**What to produce:** Type the entries out again exactly as they read, but leave every picture behind.

**Supplied entries:**
......

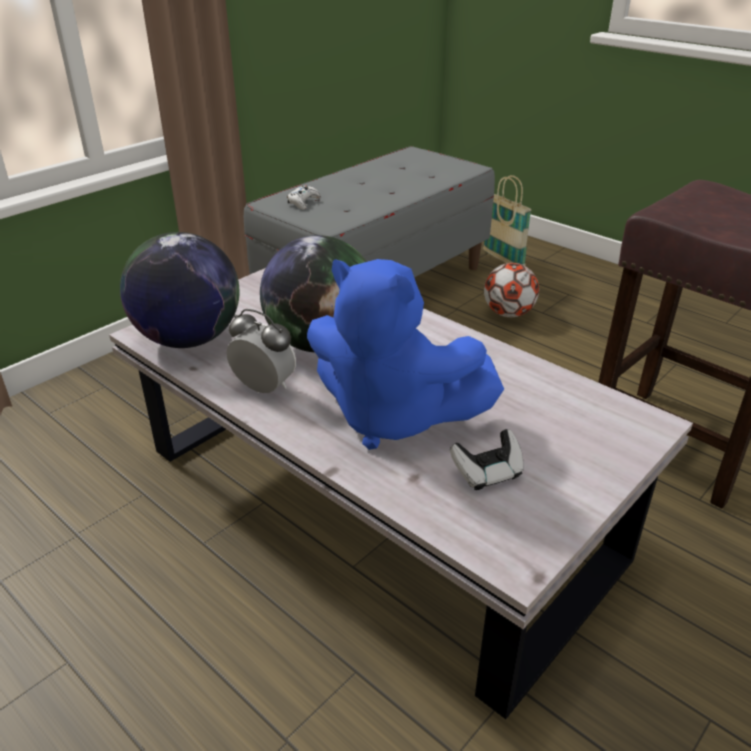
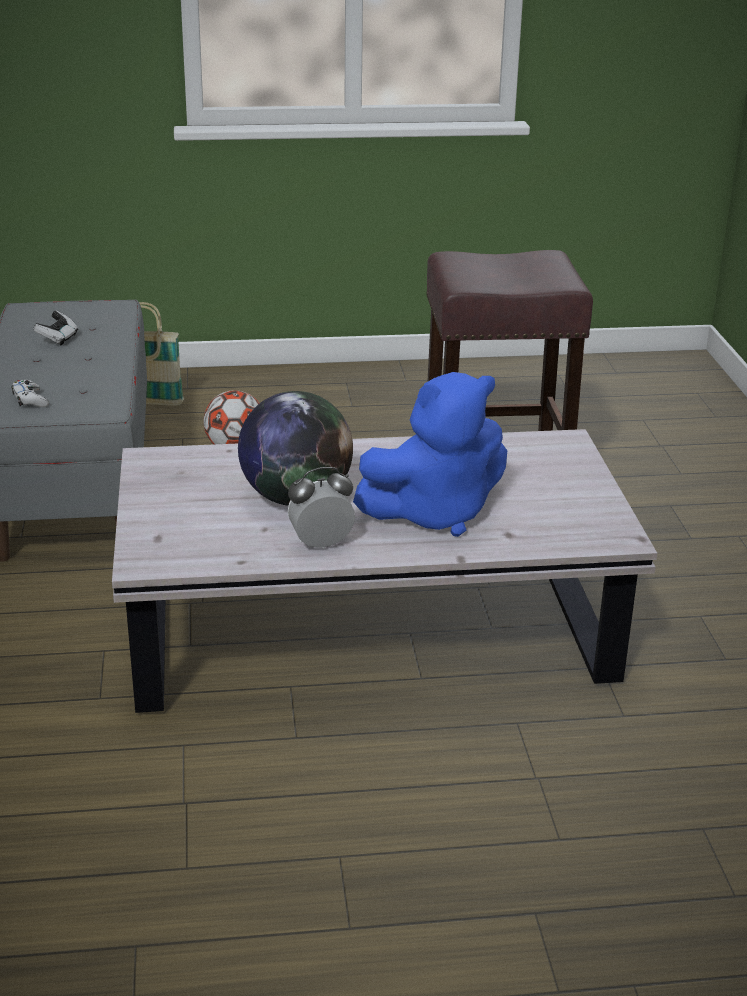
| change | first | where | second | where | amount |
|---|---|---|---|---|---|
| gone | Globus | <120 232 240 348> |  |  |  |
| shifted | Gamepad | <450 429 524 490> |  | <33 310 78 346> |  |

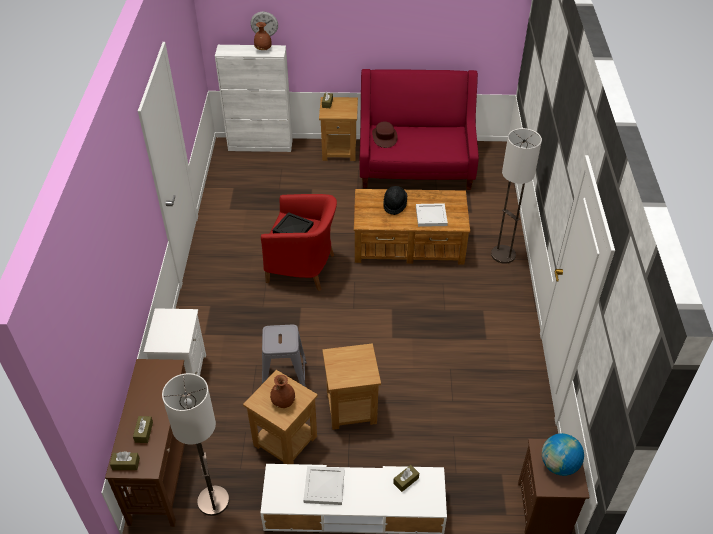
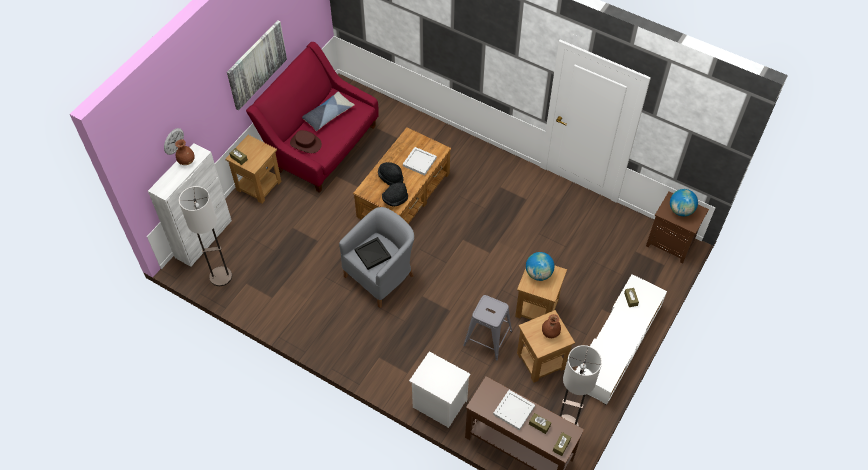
| change | first | where | second | where | amount |
|---|---|---|---|---|---|
| new |  |  | Bild | <227 21 287 110> |  |
| new |  |  | Kissen | <302 91 355 131> |  |
| new |  |  | Hut (schwarz) | <382 182 408 207> |  |
| new |  |  | Globus | <526 252 554 281> |  |
| shifted | Tablett (weiß) | <303 466 345 505> |  | <493 390 535 431> |  |
| shifted | Stehlampe | <491 128 542 264> |  | <179 186 232 286> |  |
| repainted | Sessel (rot) | <261 194 337 291> | Sessel (grau) | <339 207 414 308> |  |

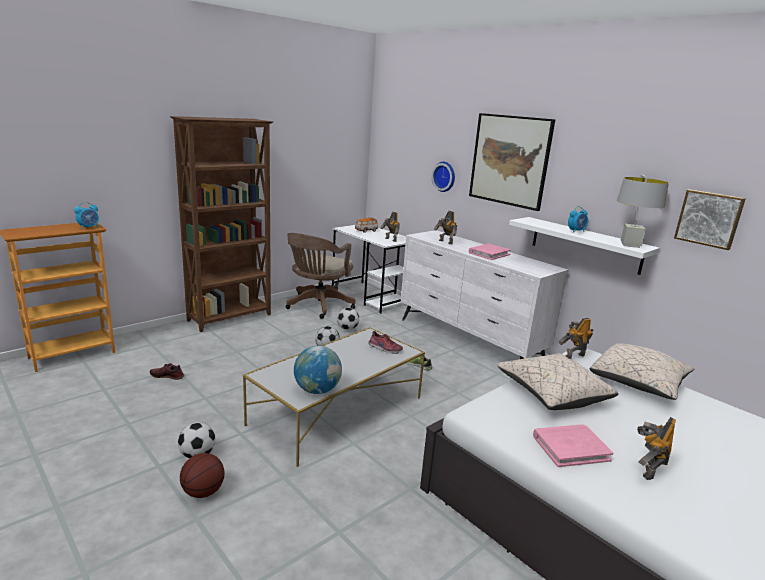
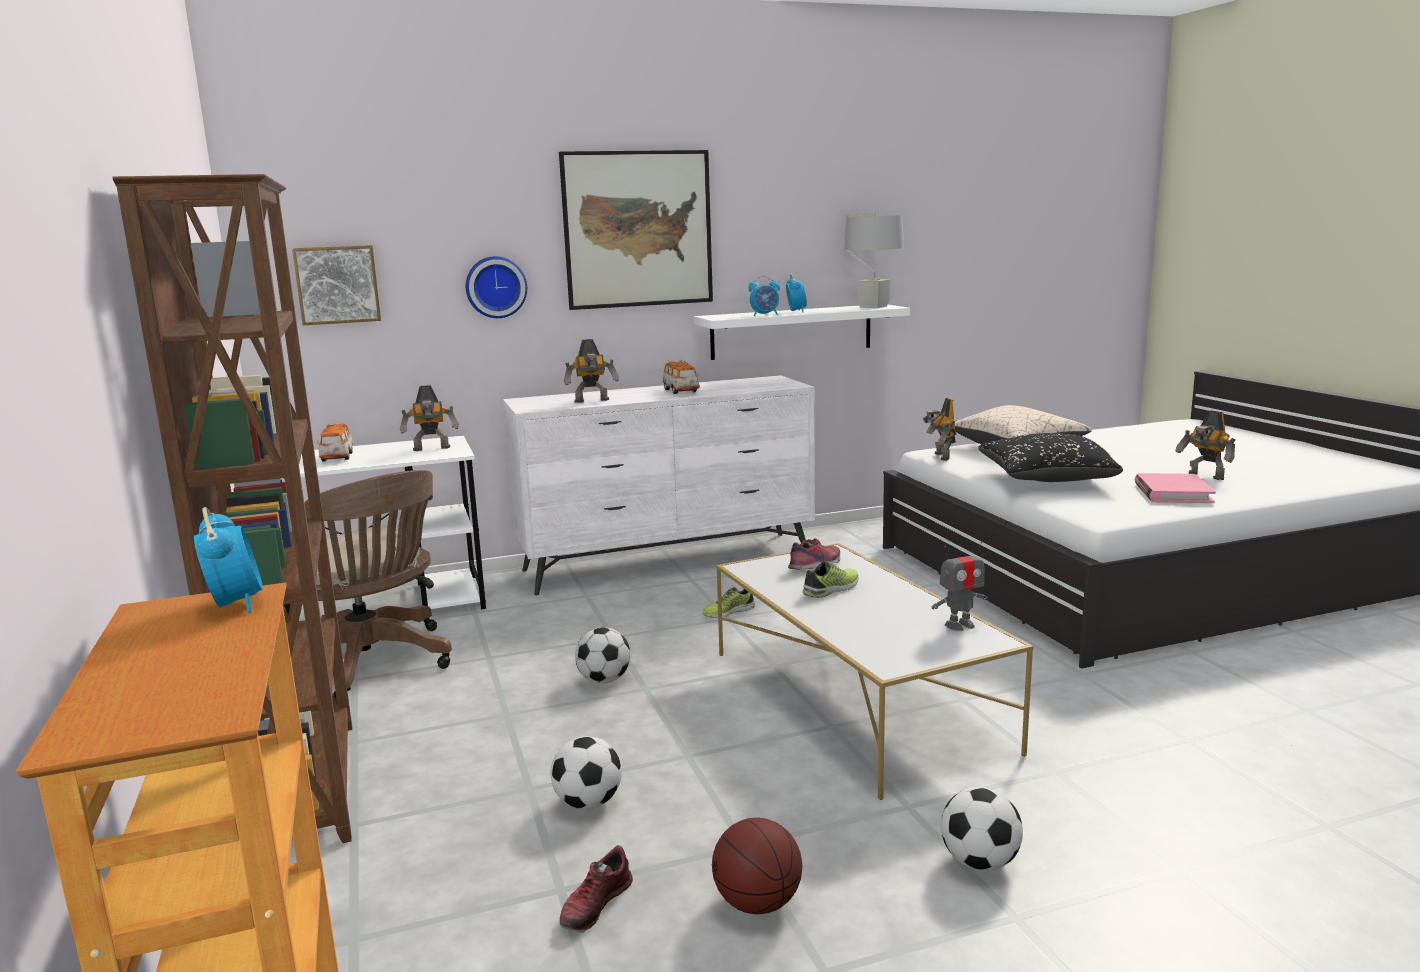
| change | first | where | second | where | amount |
|---|---|---|---|---|---|
| new |  |  | Wecker | <748 276 780 316> |  |
| new |  |  | Schuh | <803 561 859 598> |  |
| shifted | Basketball | <180 453 225 498> |  | <712 817 803 914> |  |
| shifted | Fußball | <337 308 359 330> |  | <550 736 622 810> |  |
| shifted | Bild | <674 189 746 250> |  | <292 245 381 325> |  |
| swapped | Globus | <294 346 342 394> | Spielzeugroboter | <932 541 988 631> |  |
| swapped | Buch (rosa) | <469 244 511 260> | Spielzeugauto | <662 360 700 394> |  |
| repainted | Kissen (beige) | <497 353 619 410> | Kissen (schwarz) | <978 433 1123 482> |  |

......

**Exercise answer:**
| change | first | where | second | where | amount |
|---|---|---|---|---|---|
| gone | Globus | <120 232 240 348> |  |  |  |
| shifted | Gamepad | <450 429 524 490> |  | <33 310 78 346> |  |

| change | first | where | second | where | amount |
|---|---|---|---|---|---|
| new |  |  | Bild | <227 21 287 110> |  |
| new |  |  | Kissen | <302 91 355 131> |  |
| new |  |  | Hut (schwarz) | <382 182 408 207> |  |
| new |  |  | Globus | <526 252 554 281> |  |
| shifted | Tablett (weiß) | <303 466 345 505> |  | <493 390 535 431> |  |
| shifted | Stehlampe | <491 128 542 264> |  | <179 186 232 286> |  |
| repainted | Sessel (rot) | <261 194 337 291> | Sessel (grau) | <339 207 414 308> |  |

| change | first | where | second | where | amount |
|---|---|---|---|---|---|
| new |  |  | Wecker | <748 276 780 316> |  |
| new |  |  | Schuh | <803 561 859 598> |  |
| shifted | Basketball | <180 453 225 498> |  | <712 817 803 914> |  |
| shifted | Fußball | <337 308 359 330> |  | <550 736 622 810> |  |
| shifted | Bild | <674 189 746 250> |  | <292 245 381 325> |  |
| swapped | Globus | <294 346 342 394> | Spielzeugroboter | <932 541 988 631> |  |
| swapped | Buch (rosa) | <469 244 511 260> | Spielzeugauto | <662 360 700 394> |  |
| repainted | Kissen (beige) | <497 353 619 410> | Kissen (schwarz) | <978 433 1123 482> |  |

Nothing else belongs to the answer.